Ormai dal giorno della presentazione ci occupiamo della 79^ edizione della Mostra Internazionale dell’Artigianato a Firenze e ogni giorno vi presentiamo le varie realtà presenti in esposizione.
Ma vivere di persona le opere di un artista come Eugenio Taccini dà un senso nuovo alla parola “artigianato”.
Per i pochi che non lo conoscessero ancora, Eugenio Taccini è un ceramista, scultore e pittore che è nato, vive e lavora da oltre un quarantennio a Montelupo Fiorentino. I suoi lavori artistici sono internazionalmente conosciuti e apprezzati: le sue opere sono esposte sia all’estero che in punti significativi della Toscana, con particolare legame al Parco di Collodi e alla sua figura principe: Pinocchio.
Se qualcuno pensa di leggere un’intervista tradizionale si sbaglia. Arrivata con domande preparate, con un percorso da seguire, tutto si è evoluto in una bellissima chiacchierata che ha spaziato dall’amore per la ceramica alla letteratura, il teatro fino a una canzone di Léo Ferré.
Taccini è presente alla Mostra Internazionale dell’Artigianato nell’ambito di un progetto promosso dall’Amministrazione Comunale di Montelupo Fiorentino, che tende a sviluppare una concezione della produzione di ceramica per prodotti di uso comune, in sinergia con lo sviluppo turistico di Montelupo Fiorentino.
Eugenio ci aspetta proprio di fronte ai locali dove sono esposte tantissime produzioni in ceramica, con il suo banco di lavoro dove sta provando i colori su una brocca che prende vita nelle sue mani con una naturalezza sconcertante.
La domanda iniziale è di rito: chiediamo se ci può raccontare la storia di quando ha ritrovato dei pezzi di ceramica a casa del nonno, pur sapendo che l’ha raccontata milioni di volte.
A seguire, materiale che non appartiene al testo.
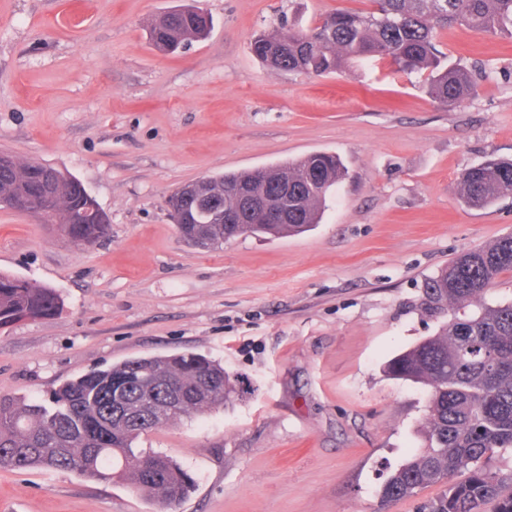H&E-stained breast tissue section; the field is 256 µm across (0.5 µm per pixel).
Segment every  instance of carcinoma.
<instances>
[{
    "label": "carcinoma",
    "instance_id": "1",
    "mask_svg": "<svg viewBox=\"0 0 512 512\" xmlns=\"http://www.w3.org/2000/svg\"><path fill=\"white\" fill-rule=\"evenodd\" d=\"M368 13L337 11L314 27L261 33L253 54L277 72L315 76L340 71L354 58L387 62L406 73H428L430 97L448 106L474 92L471 72L450 64L435 44V33L462 25L490 37L512 39V0H375ZM210 16L197 9L173 10L149 29L151 43L174 52L205 37ZM46 166L0 164V198L25 194L42 204ZM56 208L45 213L84 245L104 237L107 218L92 213L89 194L73 176L57 172ZM346 177L341 160L315 153L266 168L201 179L198 191L182 200L183 235L227 240L241 234L294 235L320 223L327 197ZM288 190L287 220L258 224L237 195L253 198ZM459 199L486 208L512 195V159H488L461 173ZM241 210V223L224 224V209ZM512 271V233L453 259L425 284L431 309L450 318L438 334L390 359L388 376L429 389L424 448L411 454L381 488L384 502L410 498L423 488L444 484L420 512H512V470L496 459L512 453V303L487 304V288ZM56 291L0 273V328L25 319L55 315ZM234 392L224 367L195 353L134 358L69 380L48 398L27 403L0 395V470H60L93 480L116 476L141 494L174 505L189 495L193 477L159 453L136 450L139 437L205 408L224 404ZM465 473L464 479L452 477Z\"/></svg>",
    "mask_w": 512,
    "mask_h": 512
}]
</instances>
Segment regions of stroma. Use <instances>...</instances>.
<instances>
[{
	"mask_svg": "<svg viewBox=\"0 0 512 512\" xmlns=\"http://www.w3.org/2000/svg\"><path fill=\"white\" fill-rule=\"evenodd\" d=\"M180 5L214 28L174 53L148 29ZM372 0H0V153L74 175L106 236L72 241L0 208V272L54 288L55 316L0 329V395L30 402L137 357L195 352L239 393L141 436L195 480L164 508L125 480L0 470V512H419L382 503L424 444L427 393L386 362L436 335L424 284L463 251L512 233V196L461 203L460 173L512 158V42L437 33L450 61L493 68L446 107L420 74L356 62L314 77L273 71L251 43L281 18L307 28ZM317 152L347 179L321 224L201 249L168 214L180 186Z\"/></svg>",
	"mask_w": 512,
	"mask_h": 512,
	"instance_id": "stroma-1",
	"label": "stroma"
}]
</instances>
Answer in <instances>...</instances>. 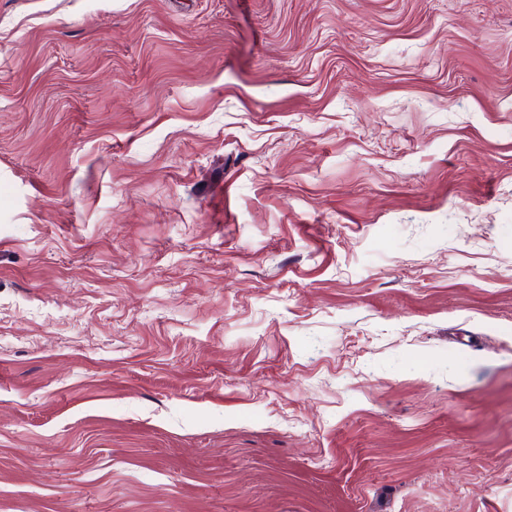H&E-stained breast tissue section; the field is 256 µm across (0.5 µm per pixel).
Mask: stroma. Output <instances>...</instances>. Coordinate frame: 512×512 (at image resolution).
<instances>
[{"label":"stroma","mask_w":512,"mask_h":512,"mask_svg":"<svg viewBox=\"0 0 512 512\" xmlns=\"http://www.w3.org/2000/svg\"><path fill=\"white\" fill-rule=\"evenodd\" d=\"M0 512H512V0H0Z\"/></svg>","instance_id":"1"}]
</instances>
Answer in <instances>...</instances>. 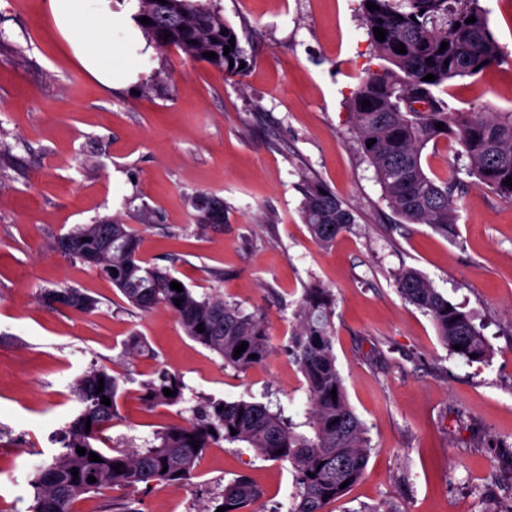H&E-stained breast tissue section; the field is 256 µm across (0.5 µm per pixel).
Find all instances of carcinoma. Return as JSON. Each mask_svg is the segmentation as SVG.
Masks as SVG:
<instances>
[{
  "mask_svg": "<svg viewBox=\"0 0 512 512\" xmlns=\"http://www.w3.org/2000/svg\"><path fill=\"white\" fill-rule=\"evenodd\" d=\"M379 9L372 12L367 3ZM364 26L380 59L387 65L373 72L356 91L351 110L360 148L375 170L384 197L392 210L410 224H427L448 235L458 223L453 193L456 177L433 179L426 172L423 150L431 142L453 140L468 159V173L499 196L512 200V112H450L436 95L439 87L459 78L474 76L498 61V46L480 0H361ZM151 23H141L142 17ZM474 17L473 23L466 19ZM136 22L160 49L175 47L189 59L205 62L226 73H240L245 61L240 45L224 54L235 30L224 20L213 0H136ZM386 30L380 42L373 28ZM168 40H163V37ZM448 43L440 50L441 43ZM404 45L407 53L394 51ZM216 53V58L203 56ZM428 74L432 82L423 80ZM370 107H362L363 101ZM443 124L438 129L436 124ZM375 140L367 146L369 140ZM302 218L311 236L323 246L355 223L351 210L324 186L302 184ZM202 226L224 223L223 203L206 194L192 197ZM69 259L94 267L112 282L128 304L143 312L163 308L184 333L216 353L224 365L247 370L264 363L271 344L264 314L245 312L220 295L204 297L187 285L177 292L170 283L180 282L168 270L149 265L140 256V234L120 217L102 224H78L49 242ZM400 296L431 316L441 342L452 353L481 362L490 355L480 330L469 314L450 304L418 271L403 268L395 274ZM182 299L175 305V299ZM40 301L50 307L91 313L99 301L78 288L41 290ZM335 299L319 284L305 289L299 322L288 341V354L305 378L309 409L304 425L311 433L262 403L250 401H202L191 416L163 426L144 442V447L114 448L107 432L119 417V377L105 367L91 368L71 385L77 407L56 442L61 450L36 469L30 485L34 490L31 512H77L75 504L88 494L122 490L125 499L116 512H140L139 495L159 484L183 485L197 476L199 458L222 443H243L267 460L287 462L295 474L296 491L288 512H327L359 482L368 461L366 429L349 405L343 379L336 367L332 314ZM203 325L204 331L198 330ZM248 343L241 356L235 349ZM461 345L456 350L455 345ZM257 358H251V355ZM102 392H97L99 381ZM175 392L166 396L163 389ZM186 385L176 372L163 370L158 380L143 384V399L151 408L177 405L184 400ZM336 395H331V391ZM108 397L111 405L101 403ZM90 431H85V424ZM236 434H231V430ZM86 449L80 455L76 448ZM101 458L89 460V453ZM78 470L73 476L71 470ZM314 477H309V474ZM96 482L91 483L88 477ZM345 488H340L343 482ZM264 491L249 475L240 473L215 497L225 512H252Z\"/></svg>",
  "mask_w": 512,
  "mask_h": 512,
  "instance_id": "obj_1",
  "label": "carcinoma"
}]
</instances>
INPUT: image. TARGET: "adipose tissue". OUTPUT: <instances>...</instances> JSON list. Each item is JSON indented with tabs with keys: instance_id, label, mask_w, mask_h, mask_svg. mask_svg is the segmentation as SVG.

La sua risposta è già indicativa del personaggio: “Questa storia l’è come l’alba: l’è sempre nòva!”. E inizia il racconto. I frammenti che Taccini ha trovato da bambino a casa del nonno erano dei pezzi di arlecchini e lì inizia una storia di vita. All’età di tre anni già andava nella bottega del babbo e quindi la sua vita è sempre stata legata alla ceramica e così è continuata e continua tuttora.
Alla domanda sul significato della ceramica per lui, ci risponde: è la vita.
Inizia una bella riflessione sull’uomo e il lavoro: si è qualcuno finché abbiamo qualcosa da fare, quando siamo in panchina, diventiamo nessuno. Il lavoro per l’uomo è libertà ma soprattutto dignità. La citazione è di Miller e del suicidio del Commesso viaggiatore.
Capiamo subito, se mai ce ne fosse stato bisogno, quanta cultura c’è in questo uomo e allora gli chiediamo se ha altre passioni oltre alla ceramica: le corse in bicicletta, il nuoto, e il ballo in particolare il rock’n’roll e vista la nostra forma fisica odierna non raccogliamo l’invito a fare da partner in un ballo davanti ai mille colori delle sue opere.
Il segreto di un grande arista è proprio nell’umiltà di apprendere sempre e nel carattere. Perché è proprio la cultura insieme al carattere a fare di un uomo, un artista.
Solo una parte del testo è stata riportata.